Christopher Ball writes an open letter to the vice chancellor of Oxford University calling for a focus on research. Dear vice chancellor,It is now a month since the final date for comments on the 45 questions identified by your commission of inquiry into the future operation and structure of the University of Oxford.
Although all are interesting, one seems to me fundamental. What should be the university's "mission"; and what should be its distinctive contribution to United Kingdom higher education? In other words, what is Oxford for?
I set aside frivolous answers like losing the Boat Race or being the home of lost causes - or a magnet for tourists. I reject historical functions, such as to educate only members of the Church of England or men or young students. I know that Oxford University seeks to be truly comprehensive in its admissions policy and to do as well as possible all the things that universities do - undergraduate education, postgraduate training, continuing education, advanced scholarship and original research.
And that is the problem. For such a list in no way distinguishes Oxford from any other university. Like any social business, a university should know who its clients are, and what service it offers them. You have to be selective. And this is especially true of smaller institutions. Oxford (15,000 full-time equivalent) is not a large university in world terms, and cannot easily become one, unless it merges with Oxford Brookes University.

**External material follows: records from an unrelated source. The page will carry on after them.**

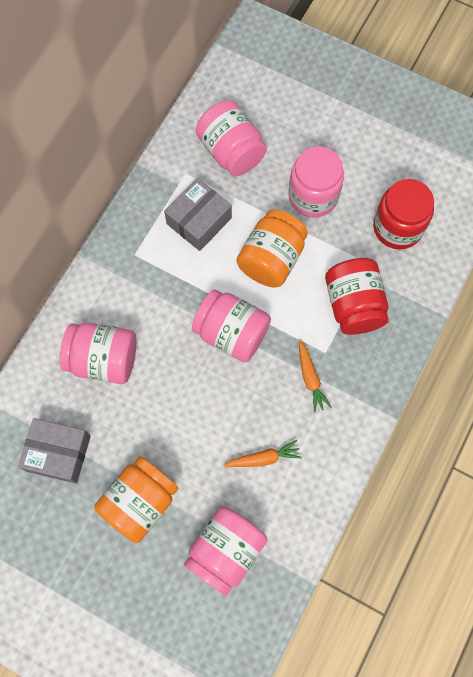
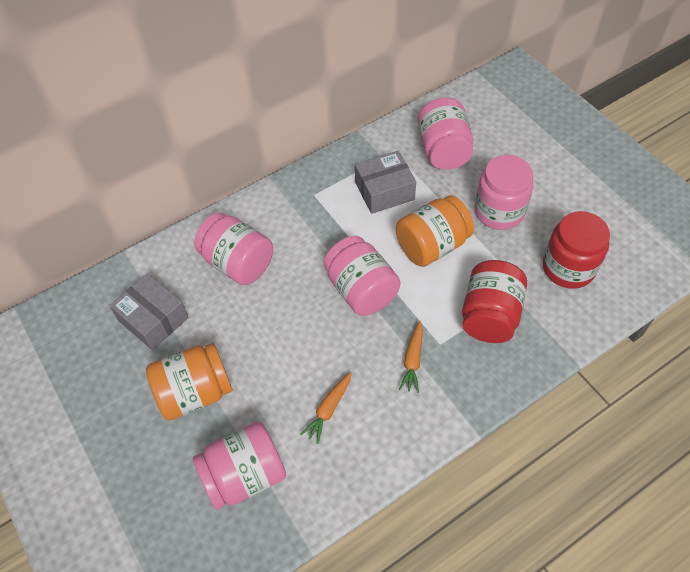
camera: 30 degrees right, 15 degrees down
orange carrot [224,440,301,467] -> orange carrot turned 105 degrees clockwise [301,372,352,444]

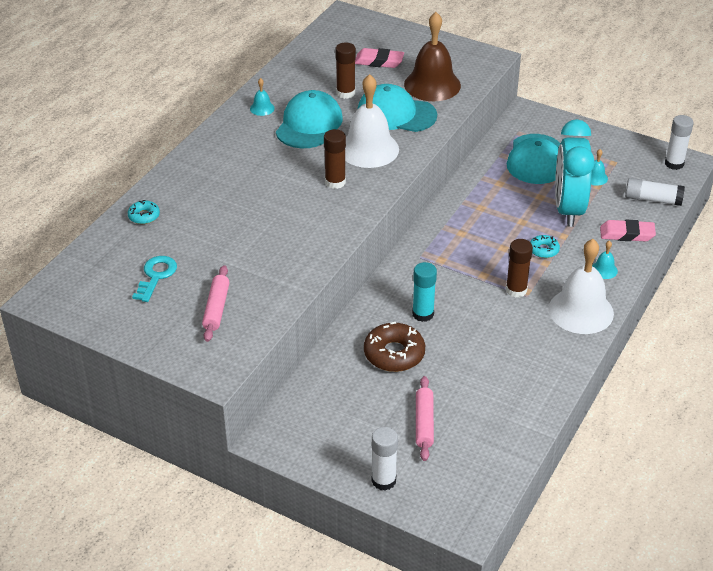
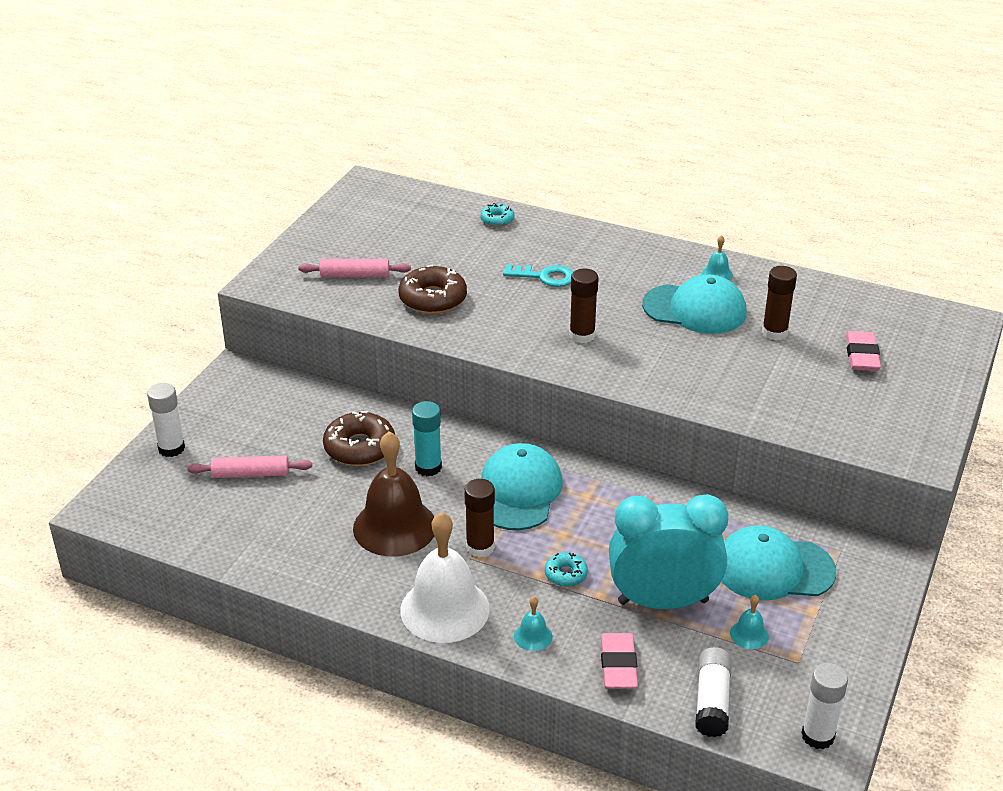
camera: 85 degrees right, 5 degrees down
turquoise key [132,256,177,302] -> turquoise key moved to [503,264,573,287]
white bell [345,74,399,168] -> none
turquoise cap [357,84,437,132] -> turquoise cap moved to [481,443,563,530]
brown bell [404,12,461,101] -> brown bell moved to [353,431,434,556]
none -> brown donut [399,265,467,314]

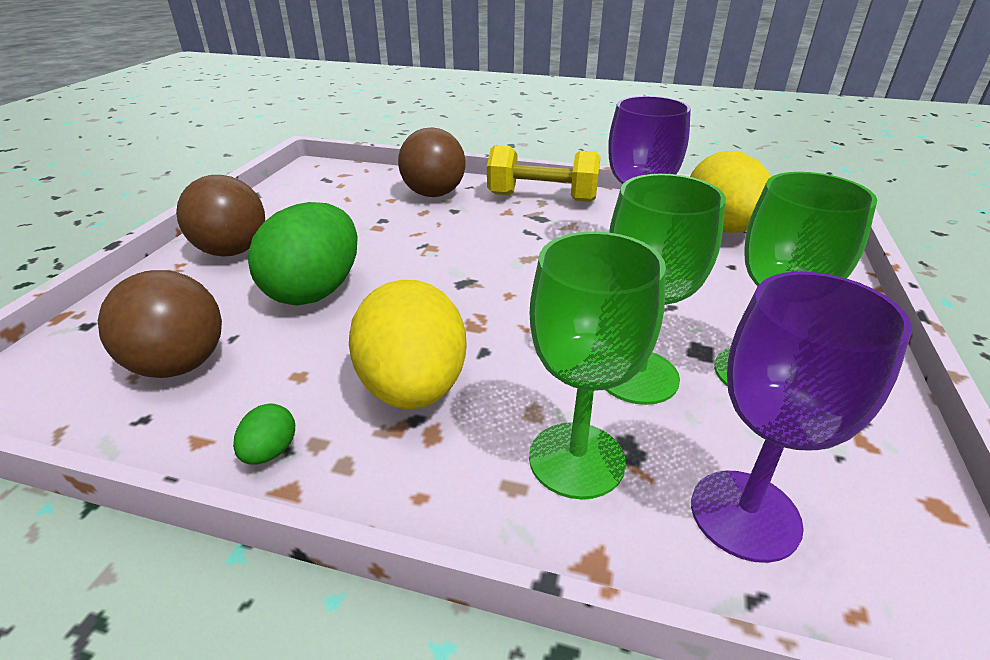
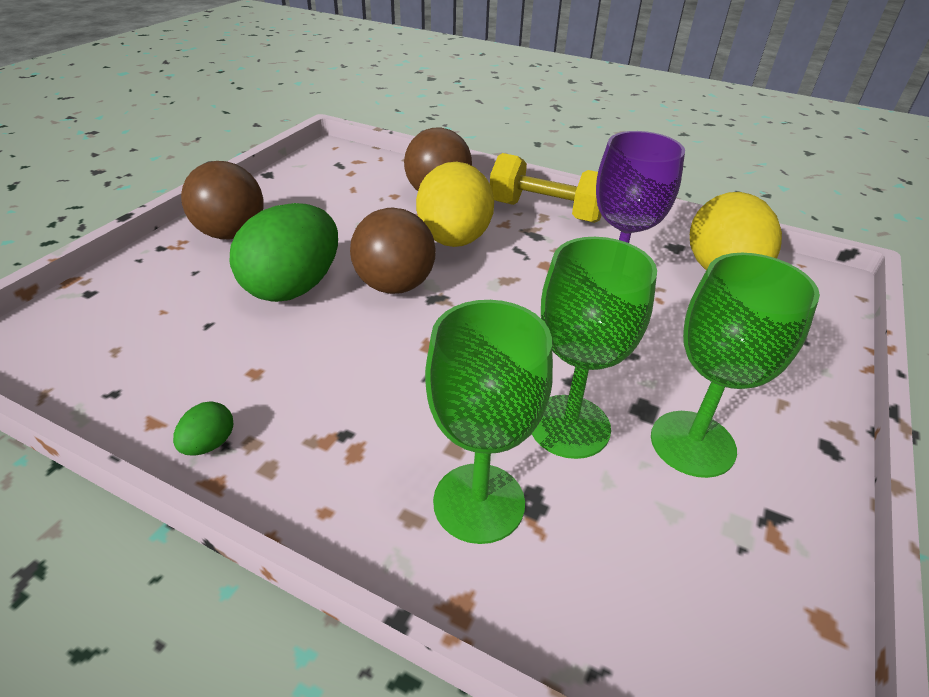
camera: 10 degrees right, 5 degrees up
brown ball [98,270,222,378] -> brown ball moved to [350,207,436,294]
yellow egg [349,280,467,409] -> yellow egg moved to [416,162,494,247]
purple goblet [691,271,912,563] -> none

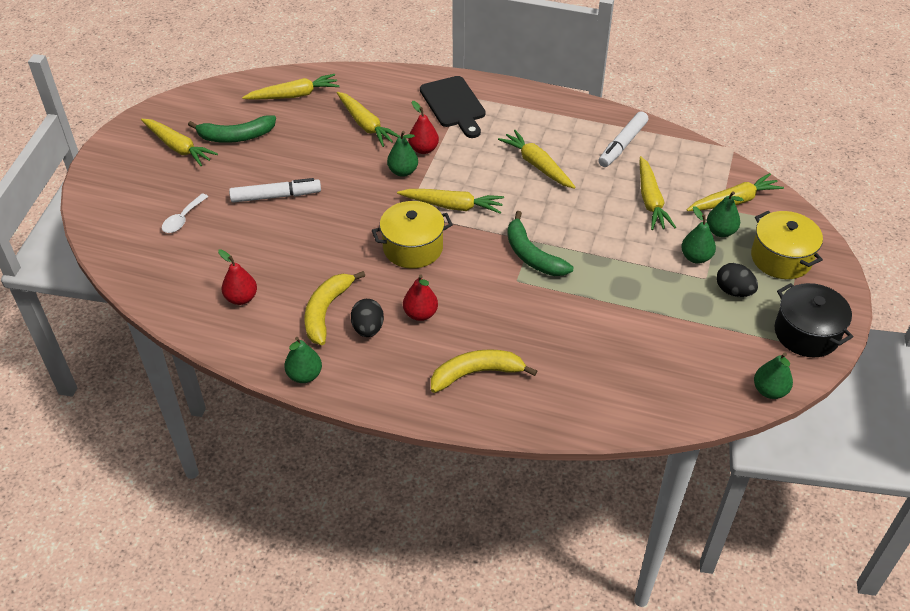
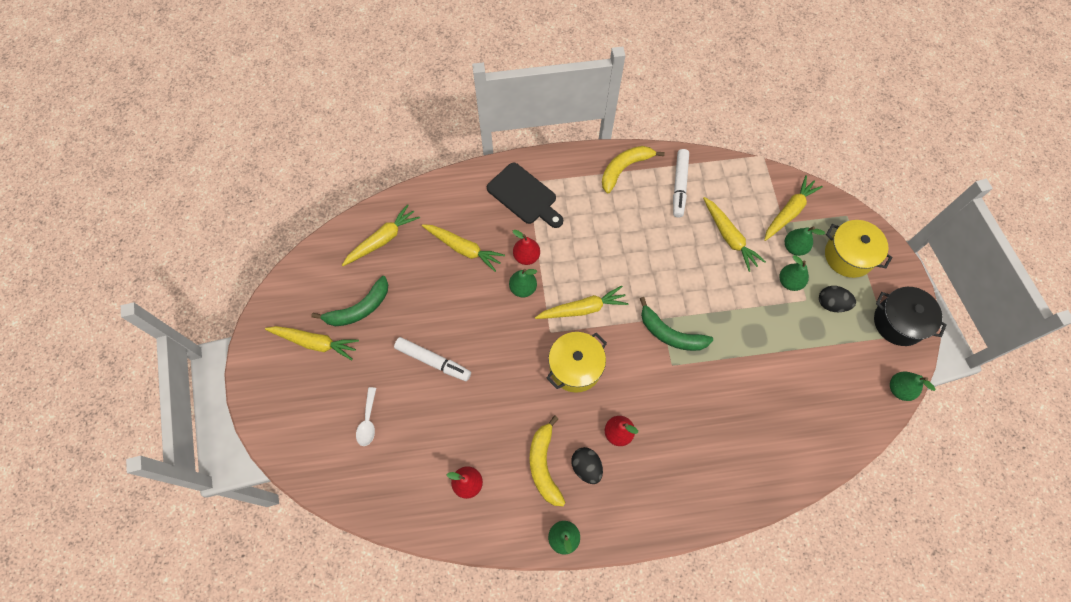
camera: 25 degrees left, 20 degrees up
white marker [229,178,321,203] -> white marker turned 60 degrees clockwise [394,337,471,381]
yellow banana [431,349,537,393] -> yellow banana moved to [602,146,665,193]
yellow carrot [498,130,576,189] -> none

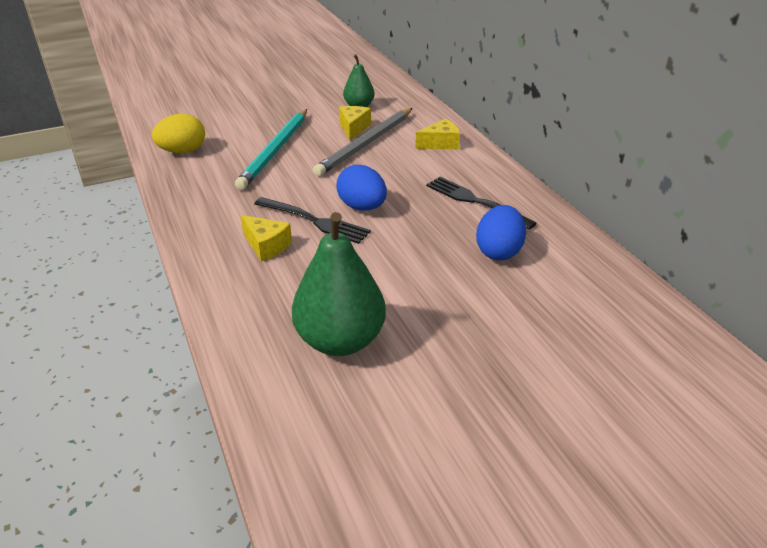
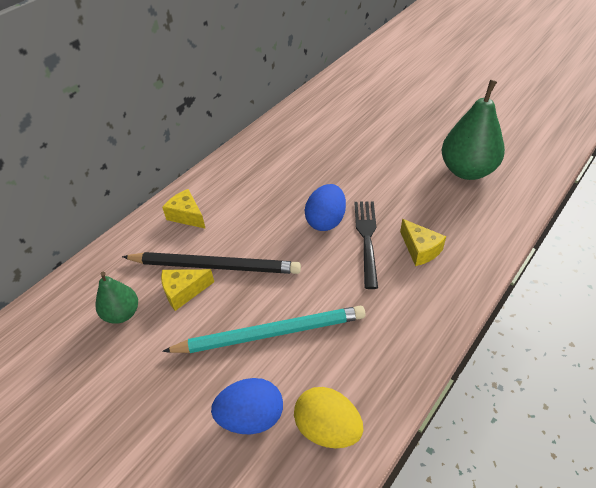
camera: 115 degrees left, 10 degrees up
yellow cheese [240,215,292,261] -> yellow cheese turned 135 degrees clockwise [400,219,446,266]
grey pencil [313,108,413,176] -> black pencil [122,252,301,274]
black fork [426,177,537,229] -> none
blue egg [476,205,526,260] -> blue egg moved to [211,378,283,435]

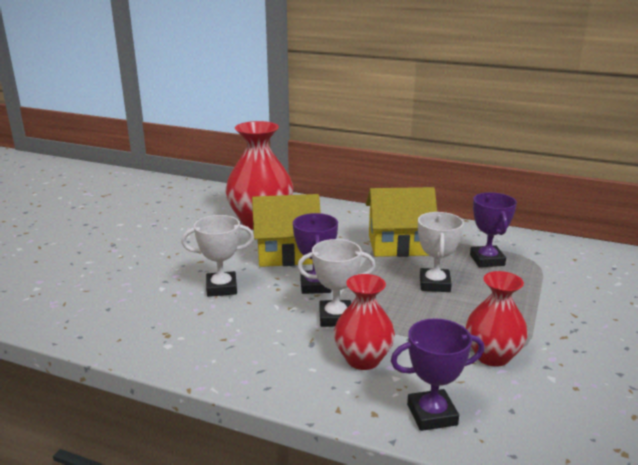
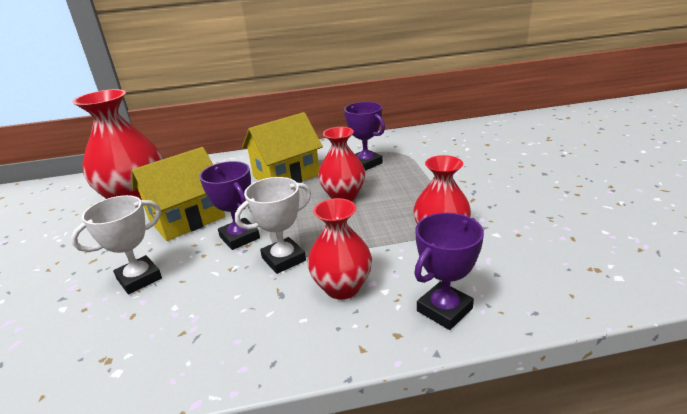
camera: 30 degrees left, 5 degrees up
white trophy [418,212,464,292] -> red vase [318,127,365,201]

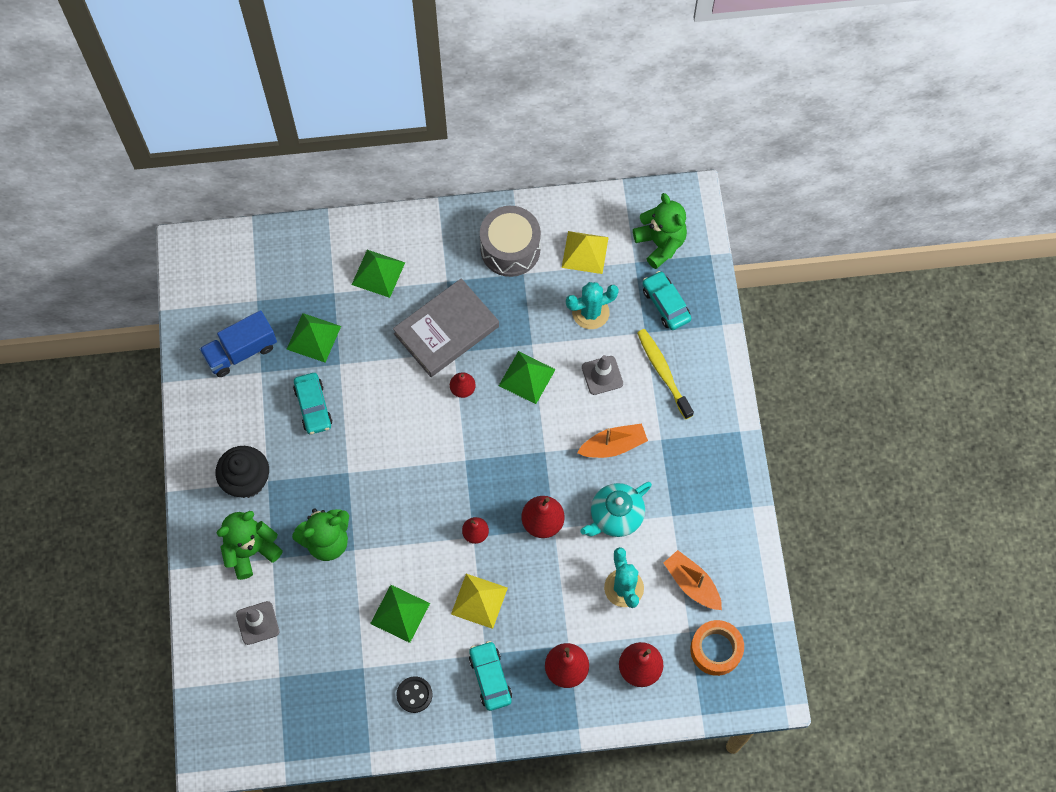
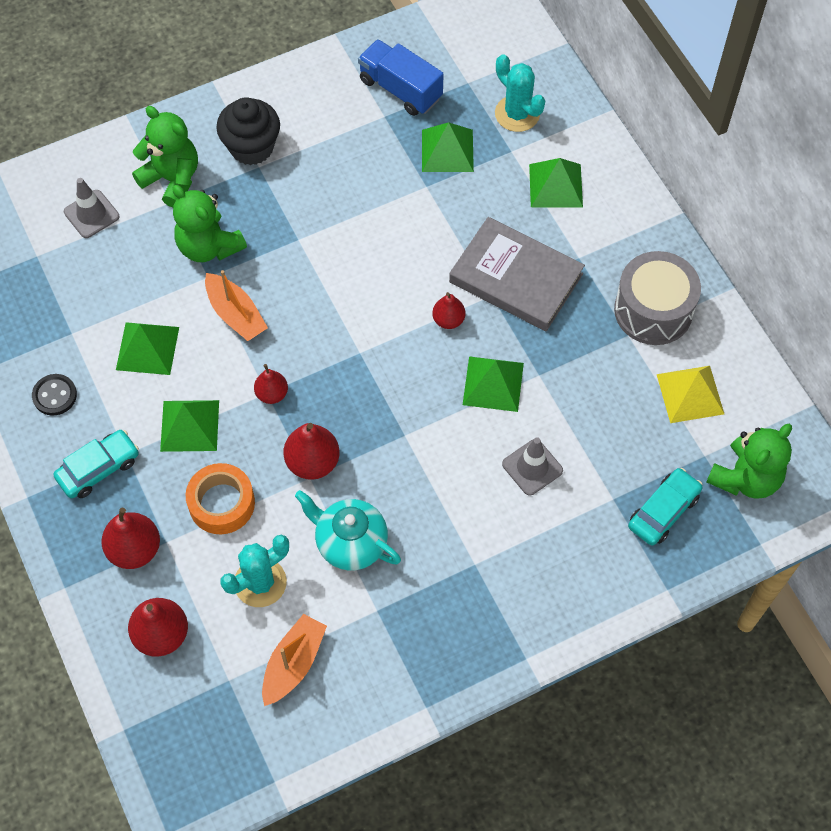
camera: 70 degrees right, 5 degrees down
turquoise car [293,373,333,434] -> none
yellow pyramid [451,574,508,629] -> green pyramid [160,400,219,452]
turquoise cactus [566,282,619,329] -> turquoise cactus moved to [495,54,545,132]
orange boat [577,424,648,458] -> orange boat moved to [205,270,268,341]
yellow toothbrush [637,329,694,419] -> none
orange tape [690,620,744,676] -> orange tape moved to [186,463,255,534]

At present, Oxford solves the client problem by trying to attract and admit the "best students". But, in spite of continuing efforts to reform the admissions system, the "best" often turn out merely to be the best prepared students.
In practice the meritocratic ideal tends to reinforce privilege. Does it any longer make national sense to lavish the most generous resources on the ablest? We must raise the mean - and slower learners need most help. Oxford's elite can - and often does - teach itself.
But, tempting as the idea is, it would be unrealistic today to suggest that Oxford should become a dedicated university for special needs higher education, or for the underprivileged, or for the local catchment area. (Presumably, the last of these is what Oxford Brookes was created for?) Similarly, I doubt whether it will prove sensible or possible to limit the service offered by subject. Without external intervention universities can rarely bring themselves to close existing departments or resist the pressure to develop new ones. So how can the commission hope to set realistic limits to the services Oxford offers and the clients it seeks to serve? What should be the university's distinctive mission?
I believe that the solution lies in limiting the level of learning. Oxford should become a wholly postgraduate university. The advantages of such a change would be considerable. The university would have a special, clear and coherent mission. Postgraduate training, graduate continuing education, advanced scholarship and original research belong together: good undergraduate education can (and often does) flourish without the first and last of these. Oxford's place as an outstanding international university would be secure. Its rich resources (both intellectual and financial) would be put to best use, and justified. Its size would fit its mission. Its unwitting contribution to our divided society by the creation of the "Oxbridge elite" would be ended.
Almost one third (4,500 FTE) of Oxford students is postgraduate. Even the Boat Race is largely a postgraduate event! And graduate continuing education is also growing apace. For some the end of undergraduate education would be unthinkable. And yet, if Oxford fails to grasp the nettle, I doubt whether it will be able to retain for long its present size, its international standing and its disproportionate share of national resources (both public funds and charitable income).
What would be lost, if Oxford became a wholly postgraduate university? Not the college system or tutorial teaching, which in today's conditions are more appropriate to the taught master's programmes than basic undergraduate education. In combination, they represent so expensive a model of education that they have proved untransferable and cannot survive long in their present form. Not the academic staff, which is so expert and select that it is already virtually a professoriate in all but name. Not resources, since almost a half of all the university's income is research-related.
Of course, if you ask the heads of colleges what they think, they are unlikely to support my thesis. But if you ask the science professors, you may hear a different story. I think Oxford has a stark choice: either to continue to try to do everything and gradually decline in international terms, or to focus on a distinctive and limited mission and retain its reputation for outstanding excellence.
The UK needs a few world-class research universities - Oxford and Cambridge are probably the best we have. I hope you will act boldly to preserve Oxford's greatness.
Yours sincerely,
Christopher Ball
Sir Christopher Ball was warden of Keble College, Oxford 1980-88, chairman of the board of the National Advisory Body for public sector higher education 1982-88, and is now director of learning at the Royal Society of Arts. He is the author of More Means Different, Widening Access to Higher Education (RSA, 1990).